• **Description of the task**
Count the lines below that contain the string "slice", treating uppercase and lowercase letters as distinct. Reply with the number alone.

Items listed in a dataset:
____________
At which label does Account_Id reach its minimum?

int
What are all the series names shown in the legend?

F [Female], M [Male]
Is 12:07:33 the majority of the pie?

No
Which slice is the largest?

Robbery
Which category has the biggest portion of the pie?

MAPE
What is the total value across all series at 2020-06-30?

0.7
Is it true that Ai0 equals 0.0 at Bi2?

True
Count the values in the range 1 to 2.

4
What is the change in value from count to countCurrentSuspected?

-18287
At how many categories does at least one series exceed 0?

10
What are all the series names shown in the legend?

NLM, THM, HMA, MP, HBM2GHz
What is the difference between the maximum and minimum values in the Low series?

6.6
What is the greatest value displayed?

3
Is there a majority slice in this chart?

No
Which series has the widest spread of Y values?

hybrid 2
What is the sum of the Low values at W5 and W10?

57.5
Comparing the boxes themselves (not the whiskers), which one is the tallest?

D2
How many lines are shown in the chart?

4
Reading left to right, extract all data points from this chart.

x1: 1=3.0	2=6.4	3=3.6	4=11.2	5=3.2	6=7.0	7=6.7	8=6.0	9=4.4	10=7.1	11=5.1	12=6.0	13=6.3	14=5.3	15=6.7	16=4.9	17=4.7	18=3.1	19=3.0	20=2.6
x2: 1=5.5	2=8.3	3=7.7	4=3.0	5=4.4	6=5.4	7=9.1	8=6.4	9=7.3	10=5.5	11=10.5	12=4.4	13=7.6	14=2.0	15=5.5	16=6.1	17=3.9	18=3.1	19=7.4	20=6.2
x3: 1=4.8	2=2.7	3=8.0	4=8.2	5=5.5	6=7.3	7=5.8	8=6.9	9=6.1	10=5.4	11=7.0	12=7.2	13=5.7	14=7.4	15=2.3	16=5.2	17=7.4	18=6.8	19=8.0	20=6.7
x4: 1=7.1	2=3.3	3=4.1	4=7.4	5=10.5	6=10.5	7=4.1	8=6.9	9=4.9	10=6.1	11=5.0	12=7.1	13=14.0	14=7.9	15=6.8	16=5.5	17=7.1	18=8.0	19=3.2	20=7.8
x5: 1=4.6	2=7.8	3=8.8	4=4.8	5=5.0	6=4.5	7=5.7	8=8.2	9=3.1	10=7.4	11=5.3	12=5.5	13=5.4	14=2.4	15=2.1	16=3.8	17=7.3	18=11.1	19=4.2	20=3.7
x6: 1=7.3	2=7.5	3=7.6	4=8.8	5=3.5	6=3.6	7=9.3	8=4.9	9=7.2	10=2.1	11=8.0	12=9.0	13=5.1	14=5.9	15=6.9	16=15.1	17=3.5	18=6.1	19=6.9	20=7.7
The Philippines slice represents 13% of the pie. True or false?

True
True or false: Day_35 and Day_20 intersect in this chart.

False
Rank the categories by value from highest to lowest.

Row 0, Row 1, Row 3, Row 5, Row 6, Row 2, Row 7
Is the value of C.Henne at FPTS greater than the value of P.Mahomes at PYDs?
____________
• **Solution for this task**
3